Dimension 1: Physical well-being

This dimension explores the level of a child’s/adolescent’s physical activity, energy and fitness. The level of physical activity is examined with reference to the child’s/adolescent’s ability to get around the home and school and to play or do physically demanding activities such as sports, since a child’s/adolescent’s impairment does also affect physical activity. The dimension also looks at a child’s/adolescent’s capacity for lively or energetic play. In addition, the extent to which a child or adolescent feels unwell and complains of poor health is examined.

Dimension 2: Psychological well-being

This dimension examines the psychological well-being of the child/adolescent, including positive emotions and satisfaction with life. It specifically reveals the positive perceptions and emotions experienced by the individual. The questions look at how much a child/adolescent experiences positive feelings such as happiness, joy, and cheerfulness. They also reflect the person’s view of their satisfaction with life so far.

Dimension 3: Moods and emotions

This dimension deals with the extent to which the child/adolescent experiences depressive moods and emotions and stressful feelings. It specifically reveals feelings such as loneliness, sadness, sufficiency/insufficiency and resignation. Furthermore, this dimension takes into account how distressing these feelings are perceived to be. This dimension shows a high score for quality of life if these negative feelings are rare.

Dimension 4: Self-perception

This dimension explores the child’s/adolescent’s perception of self. It includes whether the appearance of the body is viewed positively or negatively. Body image is explored by questions about satisfaction with looks as well as with clothes and other personal accessories. The dimension examines how secure and satisfied child/adolescents feel about themselves as well as their appearance. They are meant to reflect the value somebody assigns to him/herself and the perception of how positively others value him/herself.

-*-*-

**TO-DO LIST:**
#1 In the passage on child and adolescent well-being, under what condition does Dimension 3 show a high score for quality of life?
#2 Write the next part of the passage on child and adolescent well-being, starting after its last sentence.
The entries come from a separate source unrelated to the passage on child and adolescent well-being.

-*-*-

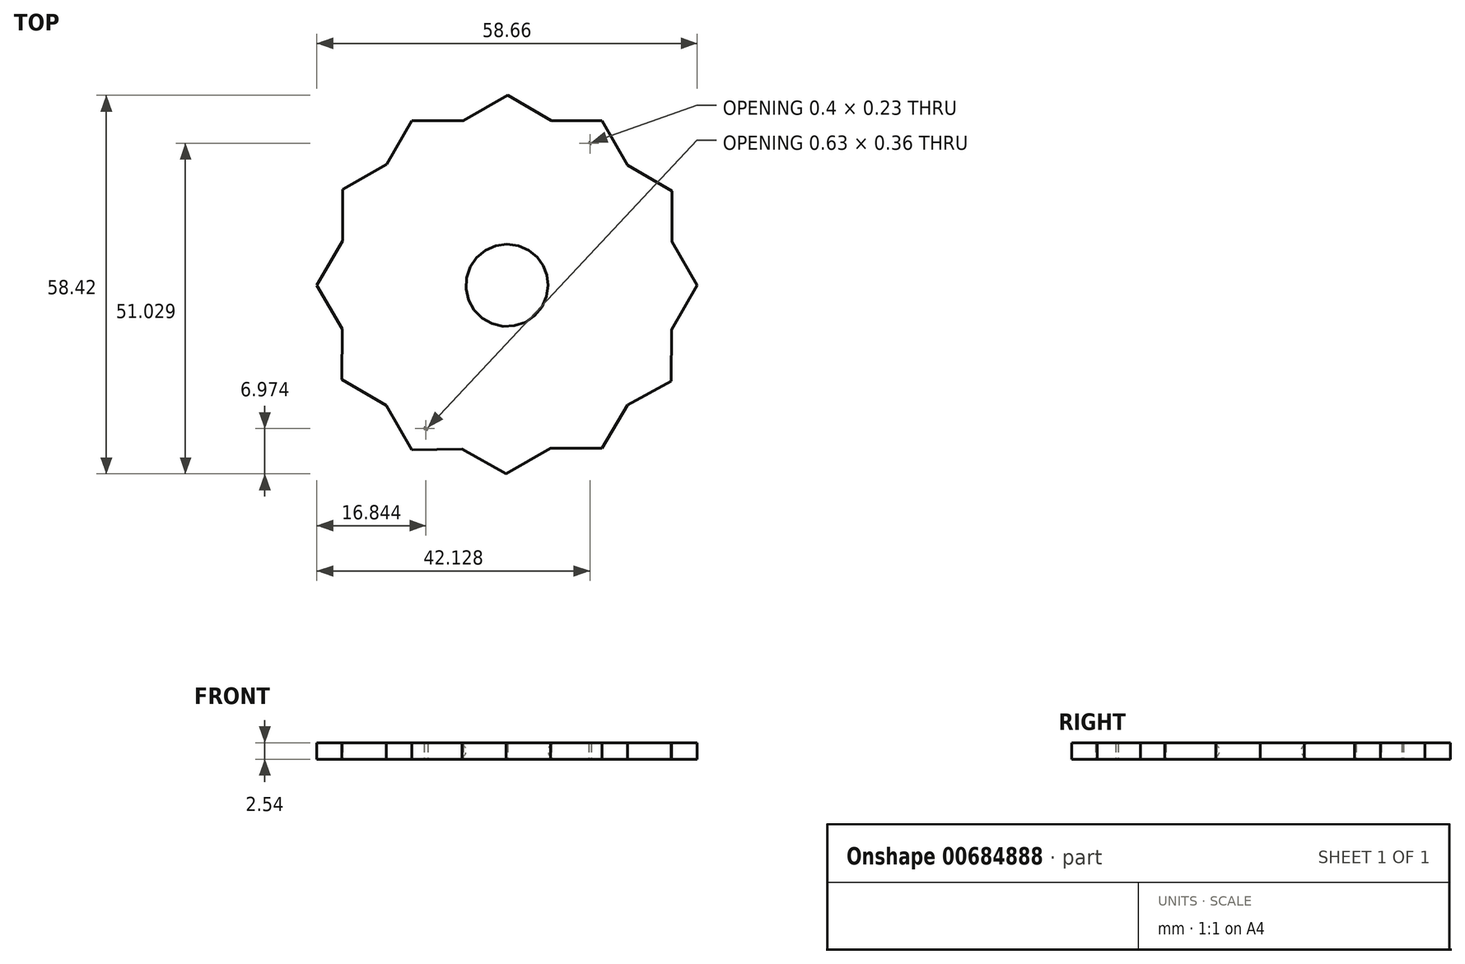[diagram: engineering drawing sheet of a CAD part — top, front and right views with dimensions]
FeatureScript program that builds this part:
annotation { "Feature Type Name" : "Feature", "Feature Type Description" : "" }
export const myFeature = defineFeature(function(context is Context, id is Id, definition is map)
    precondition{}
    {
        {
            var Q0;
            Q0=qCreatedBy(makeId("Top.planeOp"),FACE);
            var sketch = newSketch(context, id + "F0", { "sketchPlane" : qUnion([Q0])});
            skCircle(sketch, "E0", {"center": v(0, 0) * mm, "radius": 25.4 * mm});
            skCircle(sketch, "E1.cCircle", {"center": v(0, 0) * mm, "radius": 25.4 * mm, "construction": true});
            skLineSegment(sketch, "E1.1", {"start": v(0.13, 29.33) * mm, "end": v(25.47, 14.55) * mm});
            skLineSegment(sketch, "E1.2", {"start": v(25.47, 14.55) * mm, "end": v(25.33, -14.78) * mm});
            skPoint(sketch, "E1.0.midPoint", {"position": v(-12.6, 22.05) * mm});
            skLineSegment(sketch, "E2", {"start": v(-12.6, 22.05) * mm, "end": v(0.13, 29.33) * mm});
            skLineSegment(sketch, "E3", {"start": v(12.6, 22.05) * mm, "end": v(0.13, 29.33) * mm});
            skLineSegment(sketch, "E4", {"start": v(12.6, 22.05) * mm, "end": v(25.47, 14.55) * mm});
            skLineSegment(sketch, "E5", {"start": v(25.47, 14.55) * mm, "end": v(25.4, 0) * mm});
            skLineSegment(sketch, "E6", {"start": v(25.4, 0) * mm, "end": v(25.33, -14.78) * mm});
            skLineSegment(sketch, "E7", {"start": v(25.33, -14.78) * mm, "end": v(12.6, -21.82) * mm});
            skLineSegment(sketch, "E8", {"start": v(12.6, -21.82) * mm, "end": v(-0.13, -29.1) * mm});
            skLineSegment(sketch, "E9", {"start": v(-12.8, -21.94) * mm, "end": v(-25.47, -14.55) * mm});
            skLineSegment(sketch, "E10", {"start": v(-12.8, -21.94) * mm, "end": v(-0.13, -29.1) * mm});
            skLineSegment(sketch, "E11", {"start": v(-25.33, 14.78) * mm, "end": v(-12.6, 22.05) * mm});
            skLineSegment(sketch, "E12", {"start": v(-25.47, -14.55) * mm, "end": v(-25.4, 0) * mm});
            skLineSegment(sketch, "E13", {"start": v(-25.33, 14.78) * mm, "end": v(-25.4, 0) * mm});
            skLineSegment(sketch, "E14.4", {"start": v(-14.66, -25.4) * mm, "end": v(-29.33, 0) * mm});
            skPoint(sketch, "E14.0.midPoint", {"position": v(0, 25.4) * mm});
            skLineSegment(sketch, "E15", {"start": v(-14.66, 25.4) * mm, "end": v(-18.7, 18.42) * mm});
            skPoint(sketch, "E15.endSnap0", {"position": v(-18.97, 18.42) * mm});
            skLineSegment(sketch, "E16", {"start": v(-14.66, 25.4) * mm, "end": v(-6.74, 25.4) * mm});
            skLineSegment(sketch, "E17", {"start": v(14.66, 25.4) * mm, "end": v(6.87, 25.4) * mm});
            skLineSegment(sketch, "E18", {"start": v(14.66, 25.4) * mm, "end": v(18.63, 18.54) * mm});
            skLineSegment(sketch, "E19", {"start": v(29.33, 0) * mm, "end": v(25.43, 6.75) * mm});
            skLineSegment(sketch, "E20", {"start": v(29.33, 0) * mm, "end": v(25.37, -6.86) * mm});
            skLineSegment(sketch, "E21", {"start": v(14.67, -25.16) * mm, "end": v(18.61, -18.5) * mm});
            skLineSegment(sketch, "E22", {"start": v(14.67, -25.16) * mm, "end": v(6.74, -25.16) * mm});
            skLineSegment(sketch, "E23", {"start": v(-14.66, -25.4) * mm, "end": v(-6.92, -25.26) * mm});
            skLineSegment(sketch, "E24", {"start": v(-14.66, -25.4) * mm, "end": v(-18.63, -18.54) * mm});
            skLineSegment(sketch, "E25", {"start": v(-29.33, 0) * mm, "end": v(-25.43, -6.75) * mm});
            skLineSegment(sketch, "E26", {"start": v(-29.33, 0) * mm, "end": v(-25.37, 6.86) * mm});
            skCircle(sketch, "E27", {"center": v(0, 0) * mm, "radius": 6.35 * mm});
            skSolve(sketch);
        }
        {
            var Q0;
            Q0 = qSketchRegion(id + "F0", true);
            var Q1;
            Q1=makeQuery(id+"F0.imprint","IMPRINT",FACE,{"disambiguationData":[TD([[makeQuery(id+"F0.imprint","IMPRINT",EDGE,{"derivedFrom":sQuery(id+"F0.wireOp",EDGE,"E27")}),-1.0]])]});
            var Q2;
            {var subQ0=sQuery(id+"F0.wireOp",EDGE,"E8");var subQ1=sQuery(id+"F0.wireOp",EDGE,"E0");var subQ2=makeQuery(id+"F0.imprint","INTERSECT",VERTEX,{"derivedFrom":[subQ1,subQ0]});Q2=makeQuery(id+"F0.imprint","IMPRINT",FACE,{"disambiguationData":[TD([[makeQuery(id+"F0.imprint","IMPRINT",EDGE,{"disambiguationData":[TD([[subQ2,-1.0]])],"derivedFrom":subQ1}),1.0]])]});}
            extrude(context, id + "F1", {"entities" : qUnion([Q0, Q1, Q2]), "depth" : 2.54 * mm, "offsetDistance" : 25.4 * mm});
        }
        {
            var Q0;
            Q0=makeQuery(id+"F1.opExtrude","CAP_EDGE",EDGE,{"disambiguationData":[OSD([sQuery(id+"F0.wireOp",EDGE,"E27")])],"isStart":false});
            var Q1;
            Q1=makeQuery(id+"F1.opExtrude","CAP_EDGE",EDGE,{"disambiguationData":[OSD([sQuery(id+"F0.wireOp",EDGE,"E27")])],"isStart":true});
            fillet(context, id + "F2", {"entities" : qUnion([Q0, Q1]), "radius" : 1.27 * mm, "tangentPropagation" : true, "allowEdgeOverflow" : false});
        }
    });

-*-*-

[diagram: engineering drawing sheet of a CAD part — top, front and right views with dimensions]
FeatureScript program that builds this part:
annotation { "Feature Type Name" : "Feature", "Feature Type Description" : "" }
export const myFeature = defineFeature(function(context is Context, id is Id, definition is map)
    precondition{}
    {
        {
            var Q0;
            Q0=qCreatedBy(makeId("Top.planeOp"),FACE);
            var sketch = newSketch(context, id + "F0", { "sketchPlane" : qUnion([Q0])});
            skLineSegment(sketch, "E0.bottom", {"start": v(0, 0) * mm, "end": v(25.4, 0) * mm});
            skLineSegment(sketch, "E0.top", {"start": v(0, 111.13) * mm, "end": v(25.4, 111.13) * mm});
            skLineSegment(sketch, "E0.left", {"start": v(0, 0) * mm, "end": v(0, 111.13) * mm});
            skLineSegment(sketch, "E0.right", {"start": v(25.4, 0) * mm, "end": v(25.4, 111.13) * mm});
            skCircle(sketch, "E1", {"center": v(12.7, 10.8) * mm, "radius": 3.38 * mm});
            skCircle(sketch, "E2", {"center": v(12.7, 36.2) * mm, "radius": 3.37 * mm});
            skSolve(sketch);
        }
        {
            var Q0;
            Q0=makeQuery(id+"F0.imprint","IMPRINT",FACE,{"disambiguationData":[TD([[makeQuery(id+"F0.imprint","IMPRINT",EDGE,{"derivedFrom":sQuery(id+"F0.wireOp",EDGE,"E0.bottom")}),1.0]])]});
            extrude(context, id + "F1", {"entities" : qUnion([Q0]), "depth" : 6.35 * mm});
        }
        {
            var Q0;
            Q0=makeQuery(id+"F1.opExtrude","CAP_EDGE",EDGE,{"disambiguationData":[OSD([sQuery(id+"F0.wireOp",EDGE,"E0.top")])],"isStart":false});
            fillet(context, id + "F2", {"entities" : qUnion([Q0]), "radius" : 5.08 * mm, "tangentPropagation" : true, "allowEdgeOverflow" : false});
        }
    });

-*-*-

**IN RESPONSE:**
#1 It shows a high score when the negative feelings are rare.

#2
Dimension 5: Autonomy

This dimension looks at the opportunity given to a child or adolescent to determine what they do with his/her own social and leisure time. It examines the child’s/adolescent’s level of autonomy, which is seen as an important developmental issue for creating an individual identity. Autonomy refers to the child’s/adolescent’s freedom of choice, self-sufficiency and independence. In particular, the extent to which the child/adolescent feels able to shape his/her own life as well as being able to make decisions about day-to-day activities will be considered. The dimension also looks at whether the child/adolescent feels sufficiently provided with opportunities to participate in social activities, particularly in leisure activities and pastimes.

Dimension 6: Parental relations and home life

This dimension examines the relationship with the␣parents and the atmosphere in the home of the child/adolescent. It explores the quality of the interaction between the child/adolescent and parent or carer, and the child’s/adolescent’s feelings towards parents/carers. Particular importance is attached to whether the child/adolescent feels loved and supported by the family, whether the atmosphere at home is comfortable or not and also whether children/adolescents feel they are treated fairly.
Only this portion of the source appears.